The thing is, during the period of study from 2000 to 2015 with thousands of observations the returns of this stock are relatively close except for one day in 2001 where the stock plummeted 150%!

This outlier is skewing the results of the OLS coefficients badly, and leading to very high kurtosis and skewness numbers!

Should I keep the outlier and interpret the results as they are, or remove it?
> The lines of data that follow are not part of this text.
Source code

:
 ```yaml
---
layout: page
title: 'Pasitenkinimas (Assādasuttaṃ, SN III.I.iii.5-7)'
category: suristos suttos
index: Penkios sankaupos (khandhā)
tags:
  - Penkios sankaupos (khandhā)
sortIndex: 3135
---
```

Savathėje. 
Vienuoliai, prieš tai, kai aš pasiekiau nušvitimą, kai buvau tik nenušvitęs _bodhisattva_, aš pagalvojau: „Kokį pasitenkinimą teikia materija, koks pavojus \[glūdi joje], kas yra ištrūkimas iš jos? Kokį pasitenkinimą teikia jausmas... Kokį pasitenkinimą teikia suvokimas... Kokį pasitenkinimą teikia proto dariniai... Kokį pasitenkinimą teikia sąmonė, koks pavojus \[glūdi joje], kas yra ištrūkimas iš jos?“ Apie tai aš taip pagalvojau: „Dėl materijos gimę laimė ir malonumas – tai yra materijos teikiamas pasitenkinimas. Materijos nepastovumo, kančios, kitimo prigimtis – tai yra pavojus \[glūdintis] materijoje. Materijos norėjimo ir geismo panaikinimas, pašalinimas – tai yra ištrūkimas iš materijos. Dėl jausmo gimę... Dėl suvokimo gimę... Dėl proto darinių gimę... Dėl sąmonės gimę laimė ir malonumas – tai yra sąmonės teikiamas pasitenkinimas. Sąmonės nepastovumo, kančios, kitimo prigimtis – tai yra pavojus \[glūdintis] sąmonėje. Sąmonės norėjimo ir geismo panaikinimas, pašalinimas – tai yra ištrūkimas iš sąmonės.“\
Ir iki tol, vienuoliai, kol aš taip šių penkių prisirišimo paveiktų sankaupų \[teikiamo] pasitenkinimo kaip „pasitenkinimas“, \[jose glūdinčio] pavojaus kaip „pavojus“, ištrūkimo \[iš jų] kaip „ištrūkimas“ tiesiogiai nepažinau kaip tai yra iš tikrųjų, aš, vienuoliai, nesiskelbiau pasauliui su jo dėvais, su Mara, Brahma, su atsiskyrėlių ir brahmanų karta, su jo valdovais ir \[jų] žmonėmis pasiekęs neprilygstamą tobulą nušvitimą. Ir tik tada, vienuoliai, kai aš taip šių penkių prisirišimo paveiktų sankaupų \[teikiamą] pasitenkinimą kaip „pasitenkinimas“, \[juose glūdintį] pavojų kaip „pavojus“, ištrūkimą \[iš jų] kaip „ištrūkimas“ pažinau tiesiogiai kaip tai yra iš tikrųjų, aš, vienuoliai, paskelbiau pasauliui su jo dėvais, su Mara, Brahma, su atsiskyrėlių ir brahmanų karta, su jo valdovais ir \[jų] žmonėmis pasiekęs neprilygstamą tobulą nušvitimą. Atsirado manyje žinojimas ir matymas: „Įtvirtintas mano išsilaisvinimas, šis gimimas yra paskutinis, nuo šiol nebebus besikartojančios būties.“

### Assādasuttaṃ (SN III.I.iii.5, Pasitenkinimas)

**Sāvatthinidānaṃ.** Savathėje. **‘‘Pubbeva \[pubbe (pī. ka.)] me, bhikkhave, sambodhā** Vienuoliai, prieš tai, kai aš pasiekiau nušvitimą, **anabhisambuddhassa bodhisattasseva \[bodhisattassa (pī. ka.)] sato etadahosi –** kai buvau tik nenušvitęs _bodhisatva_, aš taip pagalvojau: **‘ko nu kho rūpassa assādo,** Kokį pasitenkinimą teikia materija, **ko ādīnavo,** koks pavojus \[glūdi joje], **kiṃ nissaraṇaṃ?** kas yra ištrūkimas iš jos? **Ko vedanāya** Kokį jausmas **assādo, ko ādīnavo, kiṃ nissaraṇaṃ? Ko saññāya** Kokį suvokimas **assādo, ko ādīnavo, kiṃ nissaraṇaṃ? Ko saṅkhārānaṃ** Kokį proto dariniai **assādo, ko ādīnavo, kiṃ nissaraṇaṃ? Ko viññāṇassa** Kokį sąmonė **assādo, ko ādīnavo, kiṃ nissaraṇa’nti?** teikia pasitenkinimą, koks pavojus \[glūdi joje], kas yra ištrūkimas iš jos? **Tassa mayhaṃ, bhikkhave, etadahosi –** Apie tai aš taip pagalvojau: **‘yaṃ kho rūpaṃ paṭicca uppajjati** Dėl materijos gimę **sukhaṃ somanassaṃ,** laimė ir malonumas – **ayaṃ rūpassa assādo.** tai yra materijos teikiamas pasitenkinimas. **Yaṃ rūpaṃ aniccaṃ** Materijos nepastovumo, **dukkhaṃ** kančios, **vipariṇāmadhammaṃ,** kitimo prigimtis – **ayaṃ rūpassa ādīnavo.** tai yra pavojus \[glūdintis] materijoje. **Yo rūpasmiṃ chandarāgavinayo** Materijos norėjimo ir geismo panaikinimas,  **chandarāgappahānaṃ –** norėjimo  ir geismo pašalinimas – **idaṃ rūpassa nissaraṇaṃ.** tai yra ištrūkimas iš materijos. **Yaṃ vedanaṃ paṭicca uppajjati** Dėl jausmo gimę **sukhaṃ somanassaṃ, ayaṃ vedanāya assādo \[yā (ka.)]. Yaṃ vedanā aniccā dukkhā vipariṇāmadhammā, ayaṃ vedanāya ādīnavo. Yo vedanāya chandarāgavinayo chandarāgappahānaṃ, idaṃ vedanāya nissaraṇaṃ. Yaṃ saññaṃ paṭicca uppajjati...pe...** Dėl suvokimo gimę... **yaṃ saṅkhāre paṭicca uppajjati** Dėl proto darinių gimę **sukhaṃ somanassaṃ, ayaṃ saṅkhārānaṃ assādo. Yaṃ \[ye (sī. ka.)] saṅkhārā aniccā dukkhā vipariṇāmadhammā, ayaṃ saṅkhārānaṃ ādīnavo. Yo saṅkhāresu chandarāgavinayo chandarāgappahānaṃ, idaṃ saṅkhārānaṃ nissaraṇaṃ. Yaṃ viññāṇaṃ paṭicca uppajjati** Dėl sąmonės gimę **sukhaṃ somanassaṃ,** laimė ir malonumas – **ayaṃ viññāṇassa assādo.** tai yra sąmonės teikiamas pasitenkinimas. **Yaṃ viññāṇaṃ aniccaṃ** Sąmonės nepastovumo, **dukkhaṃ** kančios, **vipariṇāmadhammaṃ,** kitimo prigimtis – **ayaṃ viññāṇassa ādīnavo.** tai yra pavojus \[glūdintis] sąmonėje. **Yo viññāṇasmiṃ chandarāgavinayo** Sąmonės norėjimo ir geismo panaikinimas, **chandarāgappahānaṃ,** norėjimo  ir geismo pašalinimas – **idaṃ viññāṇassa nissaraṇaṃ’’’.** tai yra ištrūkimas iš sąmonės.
How does one generally deal with outliers in stock returns?

Thanks in advance!
I would not do anything. Outliers are expected and as long as this value is truly from the population of interest, it is OK; you should not remove outliers because they make things look different than you want. The idea is to accurately represent a phenomenon which may include a lot of typical values and some really wacky ones. A poor fitting model due to outliers might tell you that you have the wrong model, especially if the outliers are real values. Long story short, deleting outliers because they are outliers is never the answer. Deleting them because of data entry (correct if possible), because they are from a different population, or because they are impossible are basically the only reasons to delete them.
 

noetsi

Fortran must die
#4
If an outlier was a one time event that is unlikely to reoccur, like COVID19 happened and you don't think it will be there next year - a building burned down that is unlikely to reoccur, then I think you should modify an outlier. Time series varies from regression in that regard I think. Structural breaks are a reality.
 

ondansetron

TS Contributor
#5
If an outlier was a one time event that is unlikely to reoccur, like COVID19 happened and you don't think it will be there next year - a building burned down that is unlikely to reoccur, then I think you should modify an outlier. Time series varies from regression in that regard I think. Structural breaks are a reality.
I think your post actually makes the argument to leave the outlier as is because it does represent reality and you have no hope to properly understand or model the process if you take out outliers because they are "rare" (which is a loose definition for an outlier).
 

noetsi

Fortran must die
#6
The problem with leaving it in if you are interested in prediction not understanding the results (and I think that is what most in time series are interested in) is that you will get worse results if you leave it in.

If you want to understand its impact running the model with it and without it and seeing the results is probably better.